I’ve read this book so many times, it’s like an old friend. It’s difficult to know what to say about one of the most famous books ever written. A staple text of literature courses, the novel is often examined from a feminist or postcolonial perspective. It’s undoubtedly a classic and is part of the literary canon. Screen adaptations are popular, as are novels inspired by the story. It’s not easy to separate the original book from its cultural influence and look at it on its own, but I’ll try – without too many spoilers, if you’re yet to read the book.
The novel is a fictional autobiography of Jane Eyre, who is clever and strong-willed but neither angelic nor conventionally beautiful – certainly a disadvantage for women in the 19th century. A poor orphan, her childhood is an unhappy one, abused in her relatives’ household and then sent to a dreadful school where she is isolated from society and discouraged from being an individual. Fast-forward a few years, she becomes a governess in a gothic mansion, where she falls in love with her employer, the moody Mr Rochester. But he has a terrible secret and Jane has to choose between what her heart desires and what she knows is right.
What I enjoy most about the novel is the narrative style. Dramatic, confident and easily switching between past and present tense, it’s absolutely gripping – and there are very few novels of that era I can say that about. Jane Eyre herself is a fantastic character, likeable, witty and resourceful. Of course it’s impossible to avoid identifying her as Charlotte Brontë, with whom she shares many characteristics and experiences.

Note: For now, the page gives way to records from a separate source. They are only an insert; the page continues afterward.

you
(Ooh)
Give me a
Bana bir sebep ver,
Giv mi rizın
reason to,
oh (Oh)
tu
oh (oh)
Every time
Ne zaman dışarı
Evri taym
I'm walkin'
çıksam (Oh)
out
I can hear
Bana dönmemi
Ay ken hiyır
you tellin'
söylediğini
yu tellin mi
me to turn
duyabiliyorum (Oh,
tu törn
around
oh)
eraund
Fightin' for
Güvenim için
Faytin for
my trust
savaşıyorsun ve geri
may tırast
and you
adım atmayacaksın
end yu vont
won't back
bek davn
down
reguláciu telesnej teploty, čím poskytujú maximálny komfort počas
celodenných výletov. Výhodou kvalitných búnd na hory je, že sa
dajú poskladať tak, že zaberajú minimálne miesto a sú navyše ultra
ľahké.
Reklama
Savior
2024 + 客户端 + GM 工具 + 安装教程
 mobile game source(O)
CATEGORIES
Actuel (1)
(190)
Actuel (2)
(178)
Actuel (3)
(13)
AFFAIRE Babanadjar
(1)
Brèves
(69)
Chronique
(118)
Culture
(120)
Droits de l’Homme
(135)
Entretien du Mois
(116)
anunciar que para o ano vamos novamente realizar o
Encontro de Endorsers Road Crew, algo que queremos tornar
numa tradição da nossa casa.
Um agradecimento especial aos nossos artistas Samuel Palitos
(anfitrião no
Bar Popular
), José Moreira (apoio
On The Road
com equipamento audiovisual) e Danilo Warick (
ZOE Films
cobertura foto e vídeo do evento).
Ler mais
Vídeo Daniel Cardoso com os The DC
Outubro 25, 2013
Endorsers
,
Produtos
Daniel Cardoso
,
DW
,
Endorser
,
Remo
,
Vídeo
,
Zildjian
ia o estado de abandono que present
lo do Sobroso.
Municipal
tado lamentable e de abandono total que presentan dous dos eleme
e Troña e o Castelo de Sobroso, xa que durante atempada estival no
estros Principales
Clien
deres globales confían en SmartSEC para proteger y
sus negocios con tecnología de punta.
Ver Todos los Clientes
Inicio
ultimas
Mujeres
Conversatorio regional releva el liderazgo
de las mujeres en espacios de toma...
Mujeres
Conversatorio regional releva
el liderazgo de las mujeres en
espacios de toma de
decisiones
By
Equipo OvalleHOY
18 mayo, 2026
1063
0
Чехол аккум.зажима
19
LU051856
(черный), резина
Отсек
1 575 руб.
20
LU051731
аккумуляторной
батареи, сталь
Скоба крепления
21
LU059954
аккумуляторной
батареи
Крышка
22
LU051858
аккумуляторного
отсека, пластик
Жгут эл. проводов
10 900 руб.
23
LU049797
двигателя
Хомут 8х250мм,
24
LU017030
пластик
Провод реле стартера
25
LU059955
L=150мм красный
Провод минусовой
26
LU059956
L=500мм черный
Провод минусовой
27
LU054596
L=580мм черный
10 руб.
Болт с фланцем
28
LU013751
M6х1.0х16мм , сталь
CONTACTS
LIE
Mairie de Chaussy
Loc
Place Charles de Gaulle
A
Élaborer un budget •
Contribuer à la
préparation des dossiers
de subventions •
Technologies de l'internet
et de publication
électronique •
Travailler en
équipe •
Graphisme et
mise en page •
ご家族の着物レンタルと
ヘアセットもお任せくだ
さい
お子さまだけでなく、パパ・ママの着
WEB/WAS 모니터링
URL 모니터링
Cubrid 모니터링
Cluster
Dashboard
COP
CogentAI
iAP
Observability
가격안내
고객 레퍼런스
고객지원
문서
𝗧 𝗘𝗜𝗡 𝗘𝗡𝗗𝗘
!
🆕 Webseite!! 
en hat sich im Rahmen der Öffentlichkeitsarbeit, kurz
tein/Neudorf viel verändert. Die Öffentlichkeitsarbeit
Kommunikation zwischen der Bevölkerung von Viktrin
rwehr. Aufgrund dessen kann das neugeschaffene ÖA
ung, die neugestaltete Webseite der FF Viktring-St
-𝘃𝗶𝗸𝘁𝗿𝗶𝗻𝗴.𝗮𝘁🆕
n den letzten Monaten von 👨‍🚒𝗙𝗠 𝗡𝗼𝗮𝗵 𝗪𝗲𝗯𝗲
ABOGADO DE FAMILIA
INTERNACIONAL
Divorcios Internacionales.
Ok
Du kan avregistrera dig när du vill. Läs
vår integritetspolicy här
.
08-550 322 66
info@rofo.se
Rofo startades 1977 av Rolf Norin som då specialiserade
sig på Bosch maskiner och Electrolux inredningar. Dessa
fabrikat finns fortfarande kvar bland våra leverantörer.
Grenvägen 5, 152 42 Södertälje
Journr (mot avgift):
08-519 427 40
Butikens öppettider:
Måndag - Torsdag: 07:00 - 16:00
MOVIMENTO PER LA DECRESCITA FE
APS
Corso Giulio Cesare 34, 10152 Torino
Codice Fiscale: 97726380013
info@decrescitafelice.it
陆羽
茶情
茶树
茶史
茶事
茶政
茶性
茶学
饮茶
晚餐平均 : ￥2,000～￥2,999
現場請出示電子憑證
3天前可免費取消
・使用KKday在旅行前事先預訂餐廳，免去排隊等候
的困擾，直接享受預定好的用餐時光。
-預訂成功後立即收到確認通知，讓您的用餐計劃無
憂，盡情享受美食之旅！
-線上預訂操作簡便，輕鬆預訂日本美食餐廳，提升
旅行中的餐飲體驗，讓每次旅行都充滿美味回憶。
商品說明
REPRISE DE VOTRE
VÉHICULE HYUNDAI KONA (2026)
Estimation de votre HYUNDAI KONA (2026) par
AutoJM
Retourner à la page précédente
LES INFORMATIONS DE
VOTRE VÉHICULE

It’s interesting to consider that the book was first published in 1847 under the ambiguous pseudonym Currer Bell and no one could be sure if the author was male or female. What I find amazing is that she was thirty-one when the book was published, a comparatively young age to have produced such a mature masterpiece. It’s terribly sad to realise she only lived for eight more years after this. Her last novel, Villette, is my favourite classic. Just think what more she could have achieved had she survived.
This edition is a Penguin Classic, published in 2006, edited with an introduction and excellent notes by Dr Stevie Davies.